Tuesday, March 8, 2016

My Second Life

Uhm, hello..
Dari mana ya.. mulai ceritanya?

Maklum, saking lamanya nggak nge-blog, dan apa yang kejadian selama 3 bulan terakhir ini membuat saya bingung dari mana saya harus memulai cerita. Yang jelas, thank God for this second life.



Semoga saya bisa menceritakanya dengan jelas.

Wait, second life? Yes. Saya sempet hampir 'mati' di akhir Desember 2015, dikarenakan penyakit yang namanya keren banget: Japanese Encephalitis.

Kebetulan karena penyakit ini butuh 3 minggu untuk inkubasi didalam tubuh manusia, dan kok ya pas 3 minggu itu saya sedang di Jakarta untuk bekerja. Awal Desember, saya sudah mulai menunjukkan gejala-gejala aneh. Badan panas, kepala pusing, dan muncul bintik-bintik merah di sekitar paha. Curiga, akhirnya dengan bermodalkan Go-Jek, saya pergi ke RS Fatmawati Jakarta. Namun apa daya, karena terlalu banyak orang, saya nggak dipanggil-panggil. Akhirnya setelah terkatung-katung di RS Fatmawati Jakarta, temen-temen saya langsung merujuk ke RS Siloam. Dan benar, begitu saya periksa, saya langsung masuk ICU.

Taraaa. ICU.
Nggak sadar.

Virus JE ini memang nggak terlalu kedengaran namanya, tapi efeknya luar biasa. Akibat dari virus ini adalah penyusutan otak yang mengakibatkan hilang ingatan, ketidak sadaran, kejang-kejang, dan paling gawat adalah kematian.

Itu yang saya alami.

Saya sempat 'flat' alias nggak bernyawa selama beberapa detik. Sampai akhirnya dokter yang menangani harus melakukan kejut jantung 3 kali, dan akhirnya detak jantung saya ada lagi. Thank God, mungkin kalau lewat beberapa detik saja, mungkin tulisan ini nggak pernah ada. Saya menghabiskan 1 minggu di ruang ICU. Keluarga saya datang langsung melihat saya, dan nggak berhenti berdoa. FYI, untuk pasien ICU jam berkunjungnya hanya 2 jam sehari. Jadi, yah.. keluarga saya menggunakan waktu yang berharga itu nggak cuma untuk lihat saya, tapi berdoa dan baca Alkitab. Nggak berhenti.

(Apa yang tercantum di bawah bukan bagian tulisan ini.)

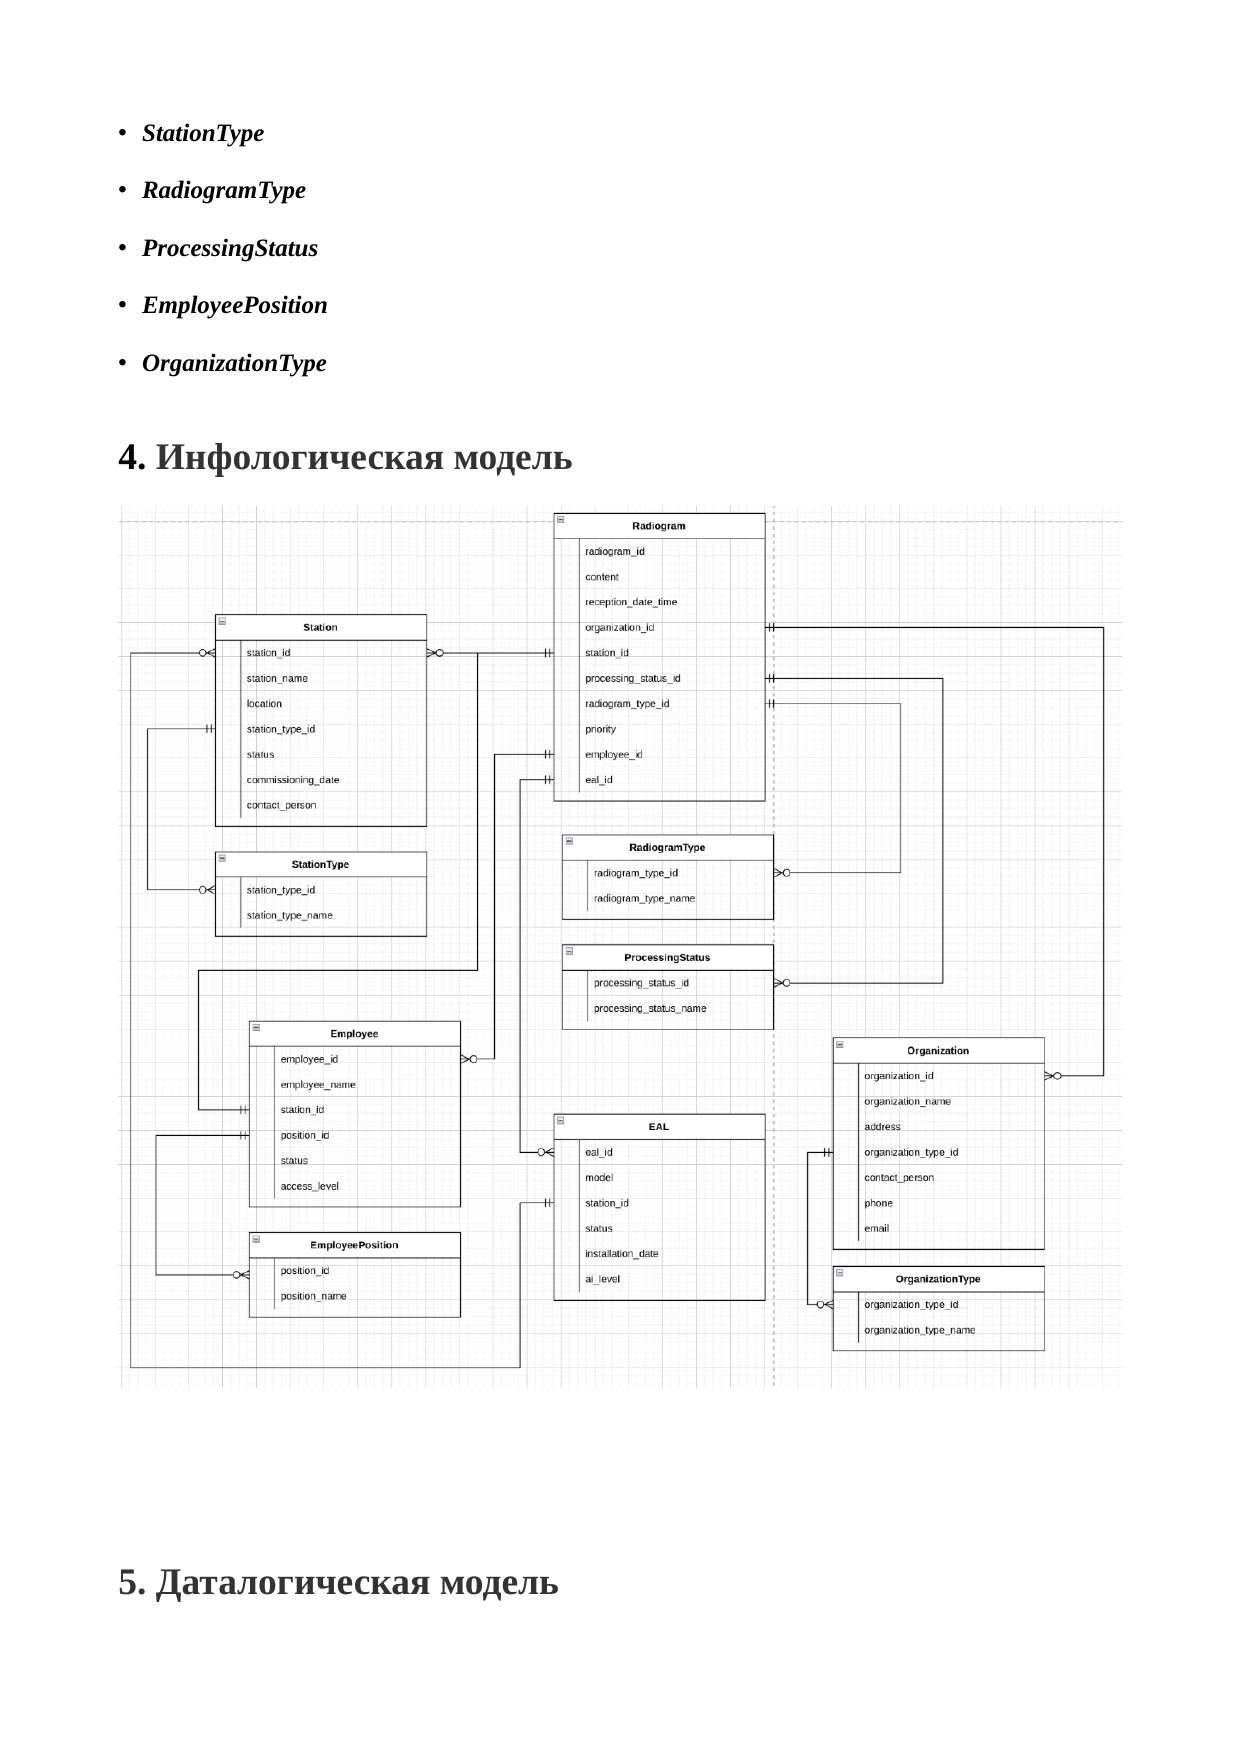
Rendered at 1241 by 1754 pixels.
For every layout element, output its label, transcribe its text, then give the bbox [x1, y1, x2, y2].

Anyway, saya lupa ini kejadiannya kapan. Waktu itu, saya dibawa naik. Ya, saya keluar dari tubuh saya. Dibawa naik ke tempat tinggi, dan tibalah saya di tempat yang saya nggak tau itu dimana. Disana, di tempat saya berdiri itu, ada hutan dan dibelakang pohon-pohon itu, saya bisa lihat semua gedung yang pernah saya lihat: Gedung sekolah saya: SD-SMP-SMA, kampus saya, rumah saya, gedung kos-kosan saya di Surabaya dan Jakarta, kantor saya di Bali-Surabaya-Jakarta, gereja saya di Bali-Surabaya-Jakarta, pokoknya semua gedung itu disana.

Tapi tidak ada orang disana.

Saya berjalan, sampai saya berhenti di tepi jurang. Dalam banget. Di jurang itu saya melihat sebuah jembatan dari tali dan kayu, yang menghubungkan tempat saya berdiri, ke tempat lain: tempat yang tertutup awan, dan saya melihat pelangi.

Apa saya harus kesana?

Mungkin. Saya akhirnya naik jembatan kayu itu. Baru beberapa langkah, tiba-tiba saya mendengar teriakan.
"Den.. berhenti..". Tapi tidak ada orang disana.

Saya pikir itu halusinasi. Ya sudah, saya lanjutkan aja.. Ternyata baru berjalan beberapa langkah lagi, saya mendengar teriakan "Den.. berhenti.. kamu kesini!". Saya balik badan, dan terlihat 1 orang di tepi jembatan itu, yang saya nggak tau itu siapa. Ya karena saya nggak tau, saya lanjut jalan aja. Tapi semakin saya berjalan teriakan itu semakin kencang.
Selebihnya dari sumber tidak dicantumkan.